For the reasons stated in parts II, III, IV, and V above this case is reversed and remanded for further proceedings consistent with this opinion.

STEPHENS, C.J., and COOPER, LAMBERT, JOHNSTONE, and STUMBO, JJ., concur on Issues I, II, and V.

STEPHENS, C.J., and COOPER, LAMBERT, and STUMBO, JJ., concur on Issue III.

STEPHENS, C.J., and JOHNSTONE, LAMBERT and STUMBO, JJ., concur on Issue IV.

JOHNSTONE, J., dissents as to Issue III.

COOPER, J., dissents as to Issue IV.

GRAVES, J., dissents by separate dissenting opinion. WINTERSHEIMER, J., joins in this dissenting opinion.





Dissenting Opinion

GRAVES, Justice,

dissenting.

Respectfully, I dissent.

Appellant argues that the letter from the “concerned inmate,” Paul Childers, was inadmissible hearsay. During Smith’s testimony, he admitted that Detective Ball read him portions of the letter during the interview.
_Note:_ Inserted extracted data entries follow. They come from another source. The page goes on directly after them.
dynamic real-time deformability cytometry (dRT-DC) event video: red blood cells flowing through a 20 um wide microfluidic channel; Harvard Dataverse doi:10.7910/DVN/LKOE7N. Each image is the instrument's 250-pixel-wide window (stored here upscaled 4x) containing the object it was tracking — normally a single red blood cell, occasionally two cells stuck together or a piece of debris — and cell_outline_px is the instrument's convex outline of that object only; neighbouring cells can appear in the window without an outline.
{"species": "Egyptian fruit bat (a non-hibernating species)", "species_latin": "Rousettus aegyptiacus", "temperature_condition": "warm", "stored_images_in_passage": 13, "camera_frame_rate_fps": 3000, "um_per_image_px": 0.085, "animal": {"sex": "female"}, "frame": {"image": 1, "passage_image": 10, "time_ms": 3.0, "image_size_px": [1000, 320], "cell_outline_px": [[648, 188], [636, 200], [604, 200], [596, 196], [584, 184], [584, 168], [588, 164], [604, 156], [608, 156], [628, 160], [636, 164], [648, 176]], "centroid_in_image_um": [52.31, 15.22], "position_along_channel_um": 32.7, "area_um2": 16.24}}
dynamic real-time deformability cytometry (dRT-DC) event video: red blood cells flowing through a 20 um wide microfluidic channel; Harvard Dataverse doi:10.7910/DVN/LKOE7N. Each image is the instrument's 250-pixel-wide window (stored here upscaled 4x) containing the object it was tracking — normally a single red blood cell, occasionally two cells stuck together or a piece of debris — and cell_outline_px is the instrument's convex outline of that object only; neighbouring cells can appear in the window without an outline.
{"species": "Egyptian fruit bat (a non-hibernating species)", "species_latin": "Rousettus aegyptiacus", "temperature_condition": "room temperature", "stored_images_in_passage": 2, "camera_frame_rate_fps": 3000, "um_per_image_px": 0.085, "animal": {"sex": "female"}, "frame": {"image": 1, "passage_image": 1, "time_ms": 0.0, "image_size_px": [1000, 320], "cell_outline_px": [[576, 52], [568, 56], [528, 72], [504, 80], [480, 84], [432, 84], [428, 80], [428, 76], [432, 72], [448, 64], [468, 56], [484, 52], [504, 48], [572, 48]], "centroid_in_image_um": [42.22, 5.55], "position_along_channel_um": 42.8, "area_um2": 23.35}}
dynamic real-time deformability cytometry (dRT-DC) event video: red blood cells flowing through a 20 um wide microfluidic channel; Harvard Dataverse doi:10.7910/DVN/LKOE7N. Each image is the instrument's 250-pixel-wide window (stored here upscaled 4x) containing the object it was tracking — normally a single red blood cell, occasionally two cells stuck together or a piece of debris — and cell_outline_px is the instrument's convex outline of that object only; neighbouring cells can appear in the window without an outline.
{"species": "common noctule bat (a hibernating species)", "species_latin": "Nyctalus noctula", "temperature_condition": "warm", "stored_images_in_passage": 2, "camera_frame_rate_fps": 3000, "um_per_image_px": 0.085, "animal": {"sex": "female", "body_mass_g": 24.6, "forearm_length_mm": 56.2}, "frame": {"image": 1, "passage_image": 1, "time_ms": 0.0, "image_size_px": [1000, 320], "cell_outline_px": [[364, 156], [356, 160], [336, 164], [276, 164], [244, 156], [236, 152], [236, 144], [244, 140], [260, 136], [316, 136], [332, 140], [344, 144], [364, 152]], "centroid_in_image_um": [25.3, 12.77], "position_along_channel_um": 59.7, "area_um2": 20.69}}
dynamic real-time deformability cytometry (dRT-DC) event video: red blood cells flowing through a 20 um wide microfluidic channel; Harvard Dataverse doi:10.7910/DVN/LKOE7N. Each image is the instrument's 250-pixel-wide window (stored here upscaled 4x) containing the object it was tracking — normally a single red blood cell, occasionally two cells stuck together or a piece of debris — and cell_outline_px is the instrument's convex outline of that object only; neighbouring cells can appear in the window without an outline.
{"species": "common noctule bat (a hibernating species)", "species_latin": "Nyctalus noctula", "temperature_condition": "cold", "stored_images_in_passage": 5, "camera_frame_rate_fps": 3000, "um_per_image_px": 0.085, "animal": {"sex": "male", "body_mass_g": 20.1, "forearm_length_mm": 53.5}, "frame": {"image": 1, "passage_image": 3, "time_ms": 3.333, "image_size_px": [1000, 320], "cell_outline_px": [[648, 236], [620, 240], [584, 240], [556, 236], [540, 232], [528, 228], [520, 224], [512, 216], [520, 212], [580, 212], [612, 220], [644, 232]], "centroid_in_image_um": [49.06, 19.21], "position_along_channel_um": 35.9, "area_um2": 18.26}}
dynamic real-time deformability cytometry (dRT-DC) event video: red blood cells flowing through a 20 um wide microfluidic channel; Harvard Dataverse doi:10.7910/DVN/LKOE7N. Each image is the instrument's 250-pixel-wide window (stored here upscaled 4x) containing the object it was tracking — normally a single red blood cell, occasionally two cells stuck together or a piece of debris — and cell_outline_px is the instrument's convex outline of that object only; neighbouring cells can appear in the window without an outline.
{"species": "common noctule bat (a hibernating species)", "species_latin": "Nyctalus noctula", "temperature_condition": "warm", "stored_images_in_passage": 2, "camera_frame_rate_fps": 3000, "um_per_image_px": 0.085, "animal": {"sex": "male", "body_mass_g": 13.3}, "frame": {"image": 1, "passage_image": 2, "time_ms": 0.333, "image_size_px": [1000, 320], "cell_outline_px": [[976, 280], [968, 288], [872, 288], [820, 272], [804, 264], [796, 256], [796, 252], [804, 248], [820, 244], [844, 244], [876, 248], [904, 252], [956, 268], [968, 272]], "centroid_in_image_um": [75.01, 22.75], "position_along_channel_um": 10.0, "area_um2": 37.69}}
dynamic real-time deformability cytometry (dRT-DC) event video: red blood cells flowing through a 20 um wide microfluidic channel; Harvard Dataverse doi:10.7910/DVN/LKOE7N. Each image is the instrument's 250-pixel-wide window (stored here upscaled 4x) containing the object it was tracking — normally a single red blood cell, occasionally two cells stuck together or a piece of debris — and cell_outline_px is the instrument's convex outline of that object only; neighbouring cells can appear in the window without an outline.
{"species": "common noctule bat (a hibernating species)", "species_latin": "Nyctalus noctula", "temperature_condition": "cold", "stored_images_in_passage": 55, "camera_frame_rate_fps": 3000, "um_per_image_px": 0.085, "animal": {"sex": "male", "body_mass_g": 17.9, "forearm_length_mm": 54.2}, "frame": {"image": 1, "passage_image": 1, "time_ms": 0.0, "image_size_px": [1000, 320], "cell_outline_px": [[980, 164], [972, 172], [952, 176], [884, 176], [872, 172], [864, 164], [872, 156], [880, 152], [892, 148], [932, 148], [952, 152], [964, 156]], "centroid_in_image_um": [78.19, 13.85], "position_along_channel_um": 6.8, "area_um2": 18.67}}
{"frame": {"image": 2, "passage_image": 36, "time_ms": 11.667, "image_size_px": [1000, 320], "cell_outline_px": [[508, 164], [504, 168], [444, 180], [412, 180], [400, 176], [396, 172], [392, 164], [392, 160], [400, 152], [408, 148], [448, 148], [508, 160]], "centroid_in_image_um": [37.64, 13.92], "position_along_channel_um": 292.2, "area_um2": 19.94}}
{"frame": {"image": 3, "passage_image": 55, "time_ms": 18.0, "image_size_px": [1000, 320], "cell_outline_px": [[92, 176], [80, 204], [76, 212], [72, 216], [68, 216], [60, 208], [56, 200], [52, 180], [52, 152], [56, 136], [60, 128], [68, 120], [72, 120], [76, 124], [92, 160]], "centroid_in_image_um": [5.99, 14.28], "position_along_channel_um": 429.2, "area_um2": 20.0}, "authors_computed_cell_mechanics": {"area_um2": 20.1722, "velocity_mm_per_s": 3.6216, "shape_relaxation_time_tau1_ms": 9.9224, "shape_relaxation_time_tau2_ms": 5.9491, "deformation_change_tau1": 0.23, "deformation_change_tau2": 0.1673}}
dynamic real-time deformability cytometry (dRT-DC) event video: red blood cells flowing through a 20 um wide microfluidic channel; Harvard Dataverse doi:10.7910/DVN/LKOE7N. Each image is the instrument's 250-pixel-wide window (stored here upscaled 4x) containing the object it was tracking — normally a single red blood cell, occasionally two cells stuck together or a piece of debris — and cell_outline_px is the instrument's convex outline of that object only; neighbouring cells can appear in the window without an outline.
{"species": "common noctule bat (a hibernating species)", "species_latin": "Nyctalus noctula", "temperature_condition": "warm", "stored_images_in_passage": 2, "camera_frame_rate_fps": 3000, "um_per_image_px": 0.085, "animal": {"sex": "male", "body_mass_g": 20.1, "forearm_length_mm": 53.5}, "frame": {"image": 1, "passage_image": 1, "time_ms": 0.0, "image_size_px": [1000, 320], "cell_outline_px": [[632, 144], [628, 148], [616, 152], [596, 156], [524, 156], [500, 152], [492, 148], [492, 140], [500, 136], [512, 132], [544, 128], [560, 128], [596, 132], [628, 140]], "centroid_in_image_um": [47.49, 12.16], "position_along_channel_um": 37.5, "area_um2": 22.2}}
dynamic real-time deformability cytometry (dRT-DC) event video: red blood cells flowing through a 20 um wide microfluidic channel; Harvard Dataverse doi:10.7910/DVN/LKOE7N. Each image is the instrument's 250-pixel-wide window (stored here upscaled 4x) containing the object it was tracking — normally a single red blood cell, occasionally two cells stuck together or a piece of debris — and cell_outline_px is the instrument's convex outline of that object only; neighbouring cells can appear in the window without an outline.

Smith stated he didn’t know whether he told Detective Ball that he might have told Child-ers what Appellant told him. When Detective Ball was recalled, he stated that the letter was the basis for his interview with Smith. Detective Ball testified that during the interview, Smith stated that the information contained in the letter was accurate. This line of questioning served two purposes. First, it provided an explanation as to why Smith had been questioned about Appellant. Second, it further impeached Smith’s testimony. The information was properly received into evidence.

Further, Appellant argues that the kidnapping instruction violated double jeopardy principles because it allowed the jury to find him guilty if he restrained Larsen with the intent to “accomplish or advance the commission of attempted rape ... or to inflict bodily injury upon her or to terrorize her.” I do not necessarily condone the Commonwealth’s strategy of introducing evidence of a crime for which Appellant was previously acquitted. The instruction clearly should not have included the reference to attempted rape as the felony committed during the kidnapping. However, because the instruction also included the other two circumstances set forth in KRS 509.040(l)(c), any error was harmless. RCr 9.24.

WINTERSHEIMER, J., joins in this dissent.